ACTIVITY: Up to and including the line with "Tutelles : CNRS / UVSQ", restate the material below word for word, beginning with its first line.

PROVIDED DATA:
Content starts

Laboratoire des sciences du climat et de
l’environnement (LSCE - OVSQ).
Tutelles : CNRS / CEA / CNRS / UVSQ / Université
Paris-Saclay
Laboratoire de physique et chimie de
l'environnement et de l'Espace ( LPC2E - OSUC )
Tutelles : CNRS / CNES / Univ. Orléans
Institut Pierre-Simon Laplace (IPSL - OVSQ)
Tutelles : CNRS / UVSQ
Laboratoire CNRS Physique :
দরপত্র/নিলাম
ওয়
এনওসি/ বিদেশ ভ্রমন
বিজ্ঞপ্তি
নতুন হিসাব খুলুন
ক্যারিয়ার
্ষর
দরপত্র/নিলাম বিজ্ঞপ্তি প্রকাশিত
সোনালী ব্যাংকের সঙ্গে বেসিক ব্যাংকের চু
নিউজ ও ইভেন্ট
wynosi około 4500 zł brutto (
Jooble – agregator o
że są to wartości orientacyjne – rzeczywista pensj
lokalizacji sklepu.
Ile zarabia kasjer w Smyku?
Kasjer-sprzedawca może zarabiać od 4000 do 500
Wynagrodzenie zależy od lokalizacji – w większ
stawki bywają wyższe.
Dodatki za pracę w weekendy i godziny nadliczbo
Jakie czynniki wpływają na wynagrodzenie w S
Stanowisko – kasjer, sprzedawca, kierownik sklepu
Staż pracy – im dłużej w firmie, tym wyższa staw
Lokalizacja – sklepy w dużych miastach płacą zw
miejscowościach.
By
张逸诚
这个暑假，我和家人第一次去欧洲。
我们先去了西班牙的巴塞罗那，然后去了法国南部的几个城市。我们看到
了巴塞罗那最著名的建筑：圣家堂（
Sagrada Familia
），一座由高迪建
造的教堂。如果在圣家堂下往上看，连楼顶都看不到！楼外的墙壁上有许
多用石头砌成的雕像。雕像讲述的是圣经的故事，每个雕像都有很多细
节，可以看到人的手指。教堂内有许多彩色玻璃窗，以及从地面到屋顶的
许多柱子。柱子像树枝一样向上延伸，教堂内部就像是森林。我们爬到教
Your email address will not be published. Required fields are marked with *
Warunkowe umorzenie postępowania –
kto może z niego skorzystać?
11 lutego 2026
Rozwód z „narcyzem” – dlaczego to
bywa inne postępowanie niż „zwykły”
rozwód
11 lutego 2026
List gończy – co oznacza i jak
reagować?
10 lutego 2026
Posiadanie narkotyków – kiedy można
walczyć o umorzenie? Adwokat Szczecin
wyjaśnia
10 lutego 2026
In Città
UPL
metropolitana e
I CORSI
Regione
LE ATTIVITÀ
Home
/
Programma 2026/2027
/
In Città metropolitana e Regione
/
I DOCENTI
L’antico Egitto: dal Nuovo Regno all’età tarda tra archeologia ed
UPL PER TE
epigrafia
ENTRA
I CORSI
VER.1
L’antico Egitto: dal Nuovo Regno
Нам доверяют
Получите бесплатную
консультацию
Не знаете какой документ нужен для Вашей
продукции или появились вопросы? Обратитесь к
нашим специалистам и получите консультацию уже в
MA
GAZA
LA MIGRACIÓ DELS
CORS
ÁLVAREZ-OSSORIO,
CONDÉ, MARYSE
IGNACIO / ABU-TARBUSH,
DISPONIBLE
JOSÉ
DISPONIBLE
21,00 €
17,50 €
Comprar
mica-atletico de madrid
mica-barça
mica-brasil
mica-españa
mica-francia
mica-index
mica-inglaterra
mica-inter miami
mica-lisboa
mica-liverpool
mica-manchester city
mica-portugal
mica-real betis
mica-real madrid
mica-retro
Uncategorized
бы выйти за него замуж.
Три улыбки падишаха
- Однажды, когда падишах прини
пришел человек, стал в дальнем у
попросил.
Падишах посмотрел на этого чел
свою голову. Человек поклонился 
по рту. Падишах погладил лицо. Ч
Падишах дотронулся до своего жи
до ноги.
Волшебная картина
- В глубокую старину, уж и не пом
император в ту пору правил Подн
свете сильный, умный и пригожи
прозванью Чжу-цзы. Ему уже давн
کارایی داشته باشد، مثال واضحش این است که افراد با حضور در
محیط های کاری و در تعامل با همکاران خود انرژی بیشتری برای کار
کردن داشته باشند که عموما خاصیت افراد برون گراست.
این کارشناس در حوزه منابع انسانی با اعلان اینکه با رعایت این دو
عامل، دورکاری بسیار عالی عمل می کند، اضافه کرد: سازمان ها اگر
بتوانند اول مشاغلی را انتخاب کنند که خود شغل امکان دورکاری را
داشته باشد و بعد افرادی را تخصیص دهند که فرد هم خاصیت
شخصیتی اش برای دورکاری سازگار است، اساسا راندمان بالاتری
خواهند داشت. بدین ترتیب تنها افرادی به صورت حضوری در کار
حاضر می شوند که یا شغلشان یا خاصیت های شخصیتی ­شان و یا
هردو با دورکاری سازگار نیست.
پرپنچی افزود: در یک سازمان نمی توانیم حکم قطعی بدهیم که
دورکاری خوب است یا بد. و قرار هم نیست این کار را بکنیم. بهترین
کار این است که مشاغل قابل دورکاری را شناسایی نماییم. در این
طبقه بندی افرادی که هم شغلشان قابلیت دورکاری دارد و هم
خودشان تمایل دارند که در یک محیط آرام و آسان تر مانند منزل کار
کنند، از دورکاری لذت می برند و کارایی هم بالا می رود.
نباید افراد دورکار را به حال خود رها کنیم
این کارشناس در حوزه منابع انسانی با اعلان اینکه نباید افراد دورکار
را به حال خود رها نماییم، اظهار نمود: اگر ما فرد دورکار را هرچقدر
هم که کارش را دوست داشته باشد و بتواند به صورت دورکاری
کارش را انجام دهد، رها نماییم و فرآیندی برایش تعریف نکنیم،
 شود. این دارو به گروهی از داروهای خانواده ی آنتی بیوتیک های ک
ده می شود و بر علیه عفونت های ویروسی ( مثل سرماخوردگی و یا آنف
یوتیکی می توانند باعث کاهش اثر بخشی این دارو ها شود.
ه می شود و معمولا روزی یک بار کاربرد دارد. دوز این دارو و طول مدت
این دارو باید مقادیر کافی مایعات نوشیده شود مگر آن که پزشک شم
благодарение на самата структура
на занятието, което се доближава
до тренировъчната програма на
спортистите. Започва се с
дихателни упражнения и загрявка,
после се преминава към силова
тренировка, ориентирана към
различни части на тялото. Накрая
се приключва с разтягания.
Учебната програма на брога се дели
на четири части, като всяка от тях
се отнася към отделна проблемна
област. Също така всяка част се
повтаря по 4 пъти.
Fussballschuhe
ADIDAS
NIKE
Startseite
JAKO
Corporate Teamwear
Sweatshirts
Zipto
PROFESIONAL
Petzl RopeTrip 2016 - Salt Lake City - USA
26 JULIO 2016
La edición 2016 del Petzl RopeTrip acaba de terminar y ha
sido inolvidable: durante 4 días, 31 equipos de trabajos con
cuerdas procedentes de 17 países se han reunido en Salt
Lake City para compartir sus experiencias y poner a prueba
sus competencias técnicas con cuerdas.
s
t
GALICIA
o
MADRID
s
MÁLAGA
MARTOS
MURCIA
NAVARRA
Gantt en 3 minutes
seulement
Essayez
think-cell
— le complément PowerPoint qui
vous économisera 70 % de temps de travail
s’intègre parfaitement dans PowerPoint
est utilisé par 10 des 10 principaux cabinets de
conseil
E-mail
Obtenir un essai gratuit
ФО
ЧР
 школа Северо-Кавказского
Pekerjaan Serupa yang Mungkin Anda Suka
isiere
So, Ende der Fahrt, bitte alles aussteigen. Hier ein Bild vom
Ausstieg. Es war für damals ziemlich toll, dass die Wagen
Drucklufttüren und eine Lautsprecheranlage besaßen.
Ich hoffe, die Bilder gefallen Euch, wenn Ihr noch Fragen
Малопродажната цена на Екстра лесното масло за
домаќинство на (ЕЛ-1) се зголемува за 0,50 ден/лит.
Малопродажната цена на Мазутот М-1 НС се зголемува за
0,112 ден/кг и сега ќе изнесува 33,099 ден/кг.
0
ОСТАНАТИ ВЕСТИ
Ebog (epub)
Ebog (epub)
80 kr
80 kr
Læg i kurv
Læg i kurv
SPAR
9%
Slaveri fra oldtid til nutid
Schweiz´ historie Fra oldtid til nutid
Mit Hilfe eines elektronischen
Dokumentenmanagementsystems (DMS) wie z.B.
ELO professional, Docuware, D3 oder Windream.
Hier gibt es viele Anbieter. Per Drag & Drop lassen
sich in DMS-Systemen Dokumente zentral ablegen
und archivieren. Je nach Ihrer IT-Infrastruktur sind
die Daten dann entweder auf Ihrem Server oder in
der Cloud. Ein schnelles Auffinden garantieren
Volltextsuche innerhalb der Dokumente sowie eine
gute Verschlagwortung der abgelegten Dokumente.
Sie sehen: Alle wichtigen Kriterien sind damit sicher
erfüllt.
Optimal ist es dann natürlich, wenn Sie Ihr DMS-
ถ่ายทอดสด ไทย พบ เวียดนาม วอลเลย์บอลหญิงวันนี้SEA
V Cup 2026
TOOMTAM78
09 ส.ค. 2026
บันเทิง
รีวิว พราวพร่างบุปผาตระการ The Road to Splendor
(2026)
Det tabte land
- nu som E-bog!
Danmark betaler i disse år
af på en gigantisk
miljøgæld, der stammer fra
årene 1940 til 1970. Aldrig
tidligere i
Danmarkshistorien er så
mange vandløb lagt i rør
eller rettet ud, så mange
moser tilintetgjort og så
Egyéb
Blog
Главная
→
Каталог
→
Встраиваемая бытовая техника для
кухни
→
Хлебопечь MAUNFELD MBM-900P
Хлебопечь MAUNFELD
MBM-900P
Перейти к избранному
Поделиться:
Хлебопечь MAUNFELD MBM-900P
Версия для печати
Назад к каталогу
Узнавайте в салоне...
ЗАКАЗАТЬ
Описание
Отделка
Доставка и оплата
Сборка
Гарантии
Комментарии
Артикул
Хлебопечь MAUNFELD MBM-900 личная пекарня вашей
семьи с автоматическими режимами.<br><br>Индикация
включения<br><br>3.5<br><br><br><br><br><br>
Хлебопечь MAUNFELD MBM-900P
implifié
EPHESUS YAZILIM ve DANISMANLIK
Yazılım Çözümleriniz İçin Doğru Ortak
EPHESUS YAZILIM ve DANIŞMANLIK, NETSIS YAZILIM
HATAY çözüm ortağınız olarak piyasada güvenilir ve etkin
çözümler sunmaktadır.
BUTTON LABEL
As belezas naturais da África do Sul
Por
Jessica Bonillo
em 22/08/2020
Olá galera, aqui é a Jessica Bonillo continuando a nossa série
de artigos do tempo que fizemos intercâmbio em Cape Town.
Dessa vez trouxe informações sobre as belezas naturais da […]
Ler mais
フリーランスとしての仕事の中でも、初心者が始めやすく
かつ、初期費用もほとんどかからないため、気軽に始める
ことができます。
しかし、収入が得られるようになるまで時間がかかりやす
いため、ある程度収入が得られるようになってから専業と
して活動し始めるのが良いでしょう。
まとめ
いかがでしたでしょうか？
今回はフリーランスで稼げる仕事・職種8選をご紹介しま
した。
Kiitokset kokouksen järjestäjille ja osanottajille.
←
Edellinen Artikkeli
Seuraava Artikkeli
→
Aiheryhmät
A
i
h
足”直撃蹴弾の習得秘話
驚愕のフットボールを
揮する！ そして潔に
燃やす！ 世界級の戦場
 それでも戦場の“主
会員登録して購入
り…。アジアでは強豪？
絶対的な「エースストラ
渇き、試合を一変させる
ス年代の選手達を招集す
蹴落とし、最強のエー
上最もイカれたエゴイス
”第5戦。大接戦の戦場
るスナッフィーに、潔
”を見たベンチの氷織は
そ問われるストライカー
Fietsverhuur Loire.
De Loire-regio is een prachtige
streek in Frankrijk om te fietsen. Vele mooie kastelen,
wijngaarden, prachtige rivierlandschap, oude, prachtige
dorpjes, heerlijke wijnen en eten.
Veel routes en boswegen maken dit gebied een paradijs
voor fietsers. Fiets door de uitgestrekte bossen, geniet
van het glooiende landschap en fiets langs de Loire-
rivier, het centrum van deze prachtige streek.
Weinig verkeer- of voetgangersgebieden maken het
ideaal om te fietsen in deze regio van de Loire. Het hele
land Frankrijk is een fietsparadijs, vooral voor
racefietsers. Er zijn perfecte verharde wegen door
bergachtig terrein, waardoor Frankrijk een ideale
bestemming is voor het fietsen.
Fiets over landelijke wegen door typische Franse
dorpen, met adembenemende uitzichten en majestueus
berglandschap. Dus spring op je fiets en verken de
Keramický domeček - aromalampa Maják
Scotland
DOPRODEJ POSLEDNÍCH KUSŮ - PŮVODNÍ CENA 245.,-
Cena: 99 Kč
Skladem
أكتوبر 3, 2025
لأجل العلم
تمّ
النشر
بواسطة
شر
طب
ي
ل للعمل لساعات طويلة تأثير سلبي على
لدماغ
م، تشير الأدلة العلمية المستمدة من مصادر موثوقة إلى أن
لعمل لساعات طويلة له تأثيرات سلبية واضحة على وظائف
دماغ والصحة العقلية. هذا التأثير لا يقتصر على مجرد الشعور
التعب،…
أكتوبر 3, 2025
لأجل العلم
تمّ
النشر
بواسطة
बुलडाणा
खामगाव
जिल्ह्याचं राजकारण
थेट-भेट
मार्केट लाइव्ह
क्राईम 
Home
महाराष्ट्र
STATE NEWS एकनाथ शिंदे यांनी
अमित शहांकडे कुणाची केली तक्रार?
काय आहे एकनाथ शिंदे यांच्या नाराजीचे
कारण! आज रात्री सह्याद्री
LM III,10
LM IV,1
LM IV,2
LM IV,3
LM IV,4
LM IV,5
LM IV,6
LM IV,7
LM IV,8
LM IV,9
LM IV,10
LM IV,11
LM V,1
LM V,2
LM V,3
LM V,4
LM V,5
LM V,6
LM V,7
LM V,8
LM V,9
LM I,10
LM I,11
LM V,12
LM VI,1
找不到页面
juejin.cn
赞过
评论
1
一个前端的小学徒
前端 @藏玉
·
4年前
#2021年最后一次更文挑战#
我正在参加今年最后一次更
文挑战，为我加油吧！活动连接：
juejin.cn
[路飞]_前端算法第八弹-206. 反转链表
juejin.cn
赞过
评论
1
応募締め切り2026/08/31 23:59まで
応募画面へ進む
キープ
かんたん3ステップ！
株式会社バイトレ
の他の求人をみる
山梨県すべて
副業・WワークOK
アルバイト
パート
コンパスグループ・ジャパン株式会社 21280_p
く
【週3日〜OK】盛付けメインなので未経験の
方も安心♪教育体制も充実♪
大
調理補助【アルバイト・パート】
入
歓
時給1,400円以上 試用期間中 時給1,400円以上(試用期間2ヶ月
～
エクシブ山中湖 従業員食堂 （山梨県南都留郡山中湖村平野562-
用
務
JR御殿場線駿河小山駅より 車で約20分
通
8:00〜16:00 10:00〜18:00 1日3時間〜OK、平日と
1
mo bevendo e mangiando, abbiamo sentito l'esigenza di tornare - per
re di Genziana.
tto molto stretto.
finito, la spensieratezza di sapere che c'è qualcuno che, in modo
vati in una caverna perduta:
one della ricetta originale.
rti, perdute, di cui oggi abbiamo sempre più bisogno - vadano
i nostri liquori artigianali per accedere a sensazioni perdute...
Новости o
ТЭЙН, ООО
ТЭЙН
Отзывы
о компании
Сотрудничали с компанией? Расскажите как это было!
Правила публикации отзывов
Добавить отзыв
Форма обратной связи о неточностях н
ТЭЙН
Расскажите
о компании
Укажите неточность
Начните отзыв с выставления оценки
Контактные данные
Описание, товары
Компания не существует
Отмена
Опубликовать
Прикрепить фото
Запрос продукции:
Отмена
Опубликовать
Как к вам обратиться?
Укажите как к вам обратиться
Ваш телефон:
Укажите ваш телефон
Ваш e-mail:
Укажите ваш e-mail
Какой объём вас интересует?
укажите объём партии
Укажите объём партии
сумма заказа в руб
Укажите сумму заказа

Content ends

ANSWER BOX:
Laboratoire des sciences du climat et de
l’environnement (LSCE - OVSQ).
Tutelles : CNRS / CEA / CNRS / UVSQ / Université
Paris-Saclay
Laboratoire de physique et chimie de
l'environnement et de l'Espace ( LPC2E - OSUC )
Tutelles : CNRS / CNES / Univ. Orléans
Institut Pierre-Simon Laplace (IPSL - OVSQ)
Tutelles : CNRS / UVSQ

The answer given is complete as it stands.